Goh J, Tsai J, Bammler TK, Farin FM, Endicott E, Ladiges WC - PLoS ONE (2013)

Bottom Line: Epidemiological research suggests that regular physical activity confers beneficial effects that mediate an anti-tumor response and may reduce cancer recurrence.It is unclear what amount of physical activity is necessary to exert such a protective effect and what mechanisms are involved.These observations suggest that the initiation of moderate exercise training for adjunctive therapeutic benefit early in the course of invasive breast cancer should be considered for further investigation.

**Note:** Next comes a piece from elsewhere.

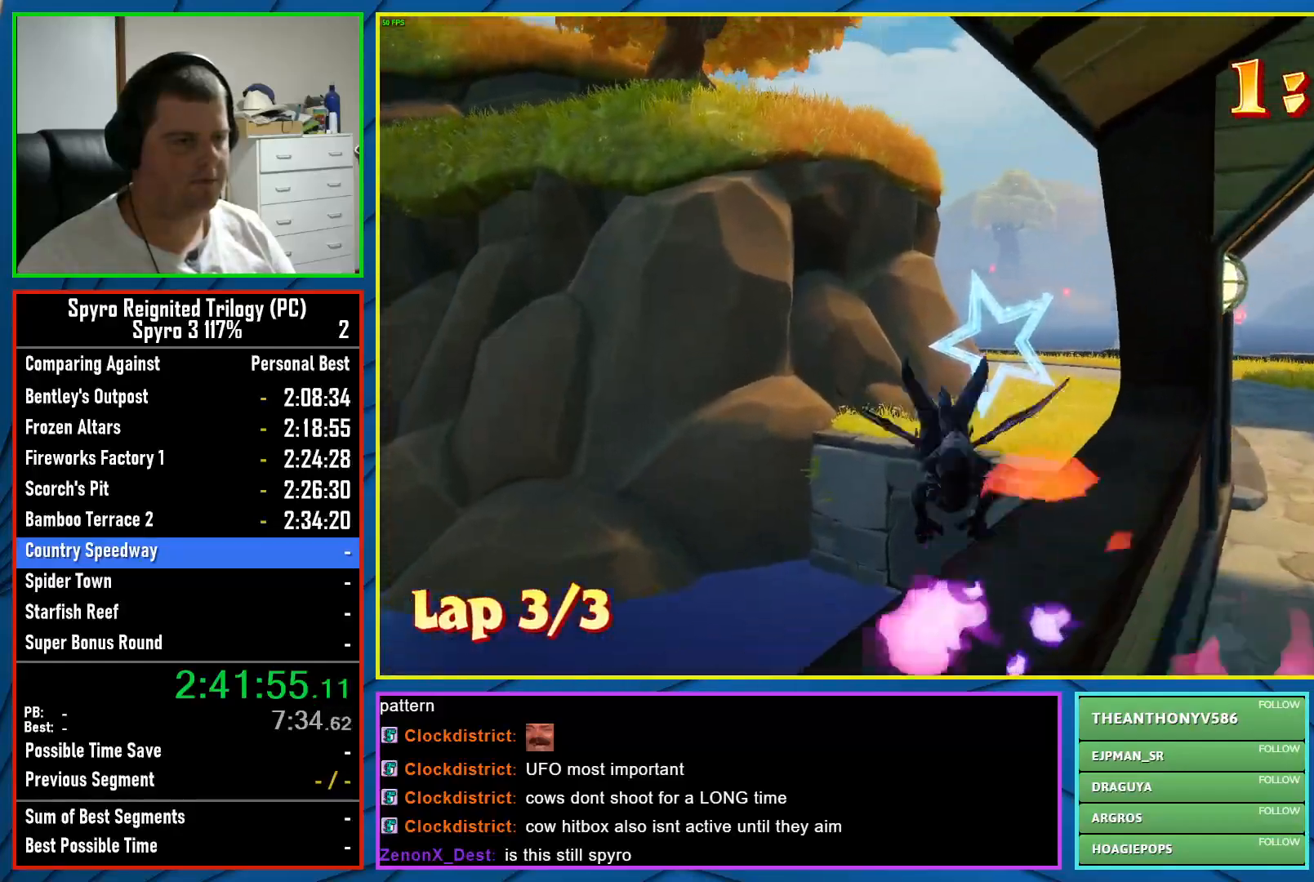
{"buttons": [], "left_stick": "center", "events": [[67, "A", "up"], [133, "left_stick", "right"], [183, "left_stick", "up-right"], [300, "left_stick", "center"]]}
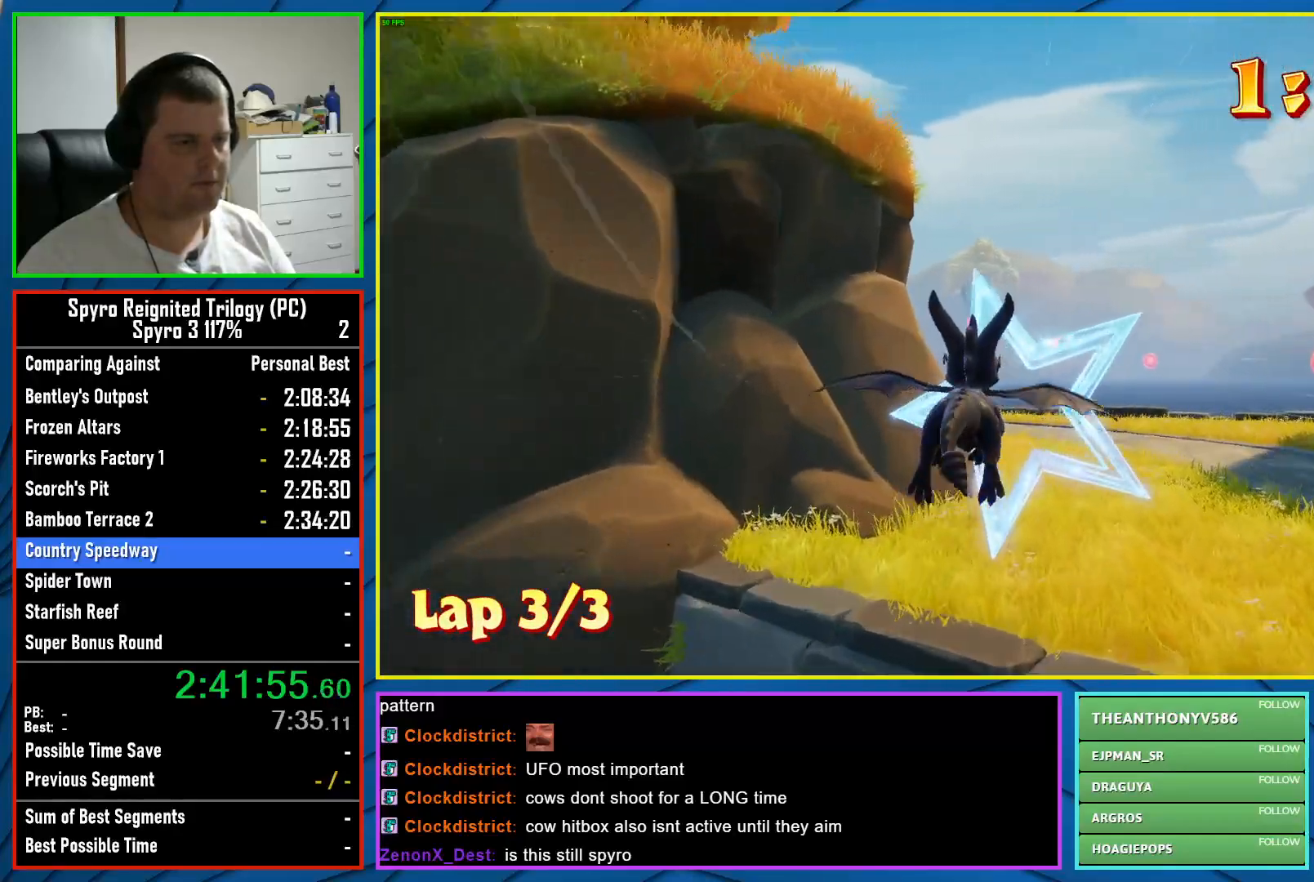
{"buttons": [], "left_stick": "center", "events": [[33, "left_stick", "right"], [133, "left_stick", "center"], [300, "left_stick", "left"], [483, "left_stick", "center"]]}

View Article: PubMed Central - PubMed

Affiliation: Interdisciplinary Program in Nutritional Sciences, University of Washington, Seattle, Washington, United States of America ; Department of Comparative Medicine, University of Washington, Seattle, Washington, United States of America.

ABSTRACT
Epidemiological research suggests that regular physical activity confers beneficial effects that mediate an anti-tumor response and may reduce cancer recurrence. It is unclear what amount of physical activity is necessary to exert such a protective effect and what mechanisms are involved. We investigated the effects of voluntary wheel running on tumor progression and cytokine gene expression in the transgenic polyoma middle T oncoprotein (PyMT) mouse model of invasive breast cancer. Runners showed significantly reduced tumor sizes compared with non-runners after 3 weeks of running (p ≤ 0.01), and the greater the running distance the smaller the tumor size (Pearson's r = -0.61, p ≤ 0.04, R(2) = 0.38). Mice running greater than 150 km per week had a significantly attenuated tumor size compared with non-runners (p ≤ 0.05). Adipose tissue mass was inversely correlated with tumor size in runners (Pearson's r = -0.77, p = 0.014) but not non-runners. Gene expression of CCL22, a cytokine associated with recruitment of immunosuppressive T regulatory cells, was decreased in tumors of runners compared to non-runners (p ≤ 0.005). No differences in tumor burden or metastatic burden were observed between runners and non-runners after ten weeks of running when the study was completed. We conclude that voluntary wheel running in PyMT mice correlates with an attenuation in tumor progression early during the course of invasive breast cancer. This effect is absent in the later stages of overwhelming tumor burden even though cytokine signaling for immunosuppressive regulatory T cells was down regulated. These observations suggest that the initiation of moderate exercise training for adjunctive therapeutic benefit early in the course of invasive breast cancer should be considered for further investigation.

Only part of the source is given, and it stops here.